Haru blinked, and looked down at her forearm, as if it was her first time seeing it. Sugimura had grabbed it last night, twisting his hand until her skin burned, but she hadn’t expected it to bruise. She wanted to say no, she wanted to say it wasn’t like that, she wanted to say he hadn’t hurt her before, but her throat constricted so she couldn’t get out a single word.
“It’s wrong,” she whispered finally, not knowing if she was talking about Sugimura’s casual treatment of her body as a possession, or the fact that she was scared to tell her own father what had happened, in case he didn’t care.
“At least you know that,” Sojiro said gruffly. He pulled open one of the kitchen drawers and rummaged around inside until he found the stump of a pencil.
“I’m trying to get away.”
“Hmph.” Sojiro scribbled something down, then tore the corner of the newspaper off and handed it to her. “Here. The number to the cafe. It’s only me and Akira working there, so don’t worry about getting someone else. After hours, him or Futaba will know where to find me. You call any time, you hear me? Whenever you need a ride, or a place to stay. You call.”
“I will, sir. Thank you.” She clenched the paper in her fist like a talisman, staring down at her toast; she bit her lip, then looked up. “My father is wrong. Not everyone is out for their own gain.”

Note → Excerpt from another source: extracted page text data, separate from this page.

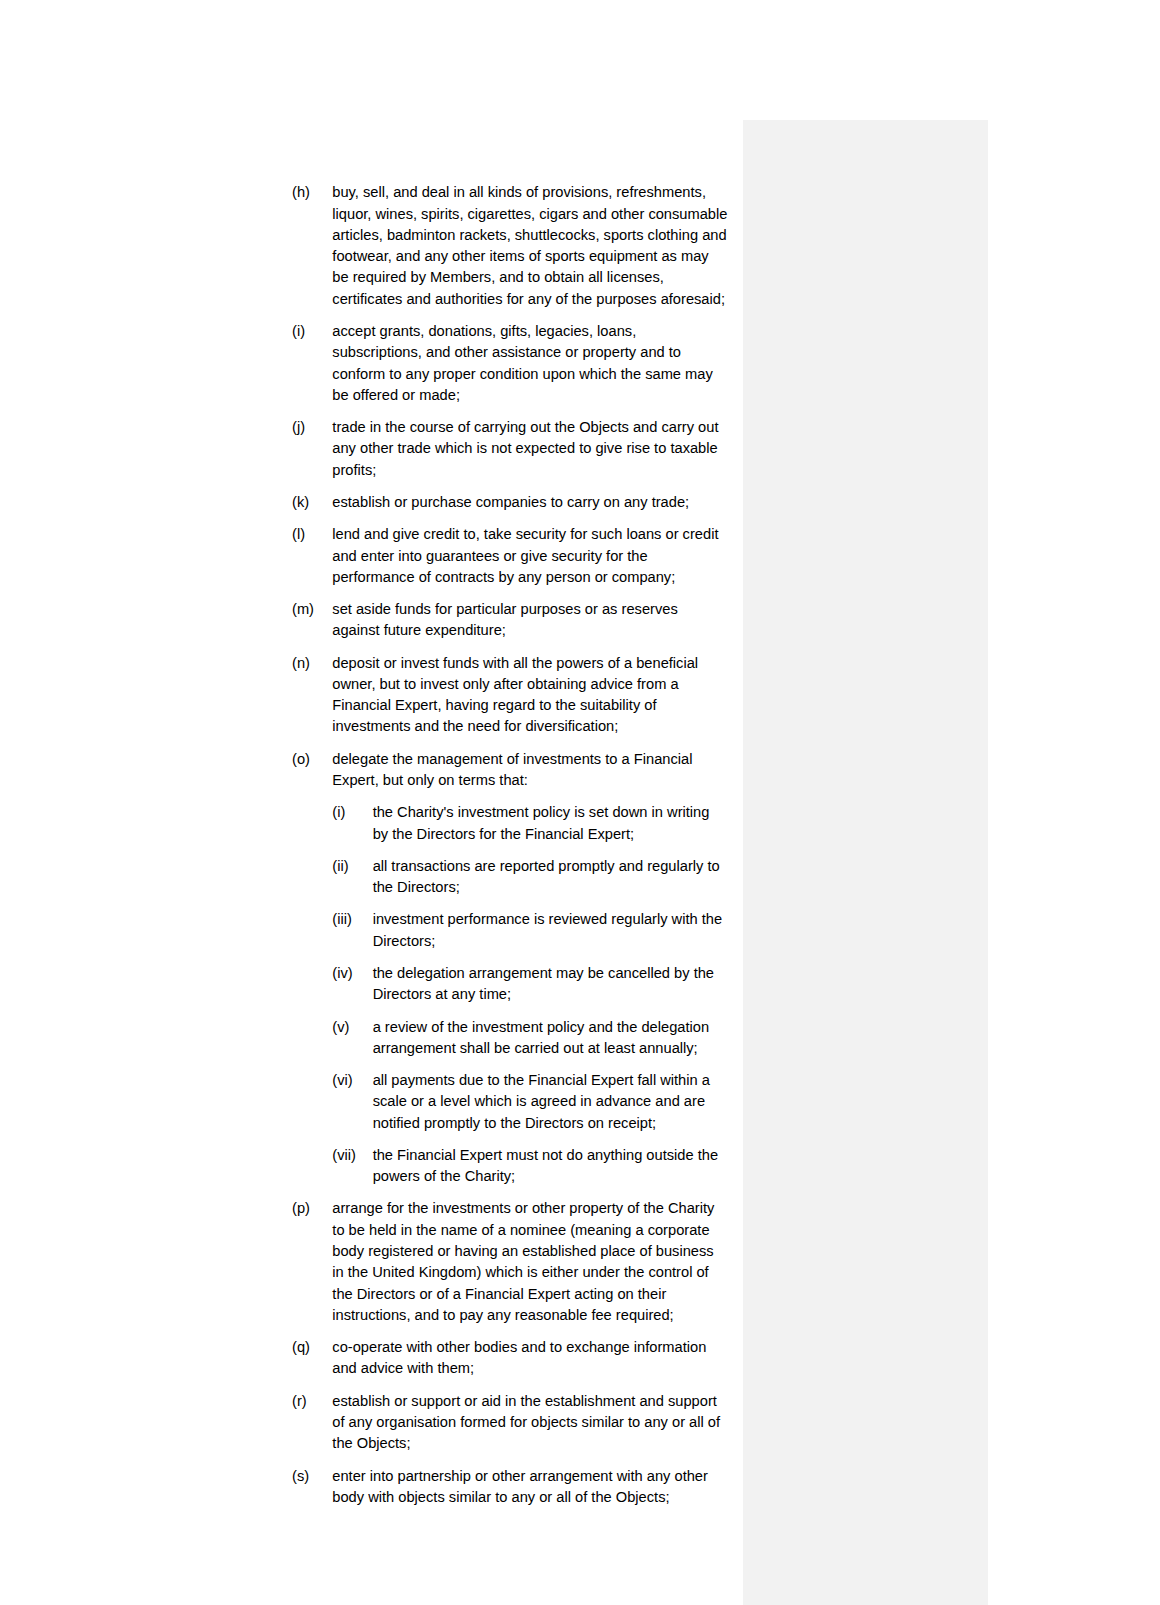(h)
buy, sell, and deal in all kinds of provisions, refreshments, liquor, wines, spirits, cigarettes, cigars and other consumable articles, badminton rackets, shuttlecocks, sports clothing and footwear, and any other items of sports equipment as may be required by Members, and to obtain all licenses, certificates and authorities for any of the purposes aforesaid;
(i)
accept grants, donations, gifts, legacies, loans, subscriptions, and other assistance or property and to conform to any proper condition upon which the same may be offered or made;
(j)
trade in the course of carrying out the Objects and carry out any other trade which is not expected to give rise to taxable profits;
(k)
establish or purchase companies to carry on any trade;
(l)
lend and give credit to, take security for such loans or credit and enter into guarantees or give security for the performance of contracts by any person or company;
(m)
set aside funds for particular purposes or as reserves against future expenditure;
(n)
deposit or invest funds with all the powers of a beneficial owner, but to invest only after obtaining advice from a Financial Expert, having regard to the suitability of investments and the need for diversification;
(o)
delegate the management of investments to a Financial Expert, but only on terms that:
(i)
the Charity's investment policy is set down in writing by the Directors for the Financial Expert;
(ii)
all transactions are reported promptly and regularly to the Directors;
(iii)
investment performance is reviewed regularly with the Directors;
(iv)
the delegation arrangement may be cancelled by the Directors at any time;
(v)
a review of the investment policy and the delegation arrangement shall be carried out at least annually;
(vi)
all payments due to the Financial Expert fall within a scale or a level which is agreed in advance and are notified promptly to the Directors on receipt;
(vii)
the Financial Expert must not do anything outside the powers of the Charity;
(p)
arrange for the investments or other property of the Charity to be held in the name of a nominee (meaning a corporate body registered or having an established place of business in the United Kingdom) which is either under the control of the Directors or of a Financial Expert acting on their instructions, and to pay any reasonable fee required;
(q)
co-operate with other bodies and to exchange information and advice with them;
(r)
establish or support or aid in the establishment and support of any organisation formed for objects similar to any or all of the Objects;
(s)
enter into partnership or other arrangement with any other body with objects similar to any or all of the Objects;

Sojiro rubbed the back of his neck and looked away. Haru got the feeling that she might have embarrassed him, but she found that she didn’t really mind. Something about sitting in a stranger’s dimly lit kitchen in the early morning felt dreamlike and disconnected from reality to begin with, and in her dreams, Haru could always say exactly what she meant.
“The idealism of the young, hmm?” Sojiro said, slowly shaking his head. “You watch out. An attitude like that could get you taken advantage of.”
“Most people have good inside of them,” Haru insisted, and then laughed, because she was starting to get used to the heady feeling of not doing and thinking what she was told. “I’m sorry. I must be coming off as quite strange.”
“Didn’t even notice,” Sojiro said as the toaster dinged. He spread butter thickly on his slice, then sat at the table. “You want my advice? Number one, don’t stick your neck out, because someone’s always waiting to chop it off. Number two…” He smiled ruefully. “Don’t listen too much to old men. We’re set in our ways.”
Haru opened her mouth to speak, then hesitated. Then, shaking her head, she went ahead anyway. “If I… if there’s no emergency, and I don’t need any help. Could I… could I still drop by? Every now and again?”
She had her answer in the way the corners of Sojiro’s eyes wrinkled as he smiled. “Sure. Fair warning, though. You show up too often, I may put you to work. One of Akira’s other friends took up a booth for six hours studying the other day, and she got stuck minding the register when I needed a hand during dinner rush.”
Haru thought of the warmly lit cafe down the street. If she closed her eyes, she could smell the way the scent of coffee had absorbed into even the warped floorboards of the attic. “Thank you, sir. I think I’d like that very much.”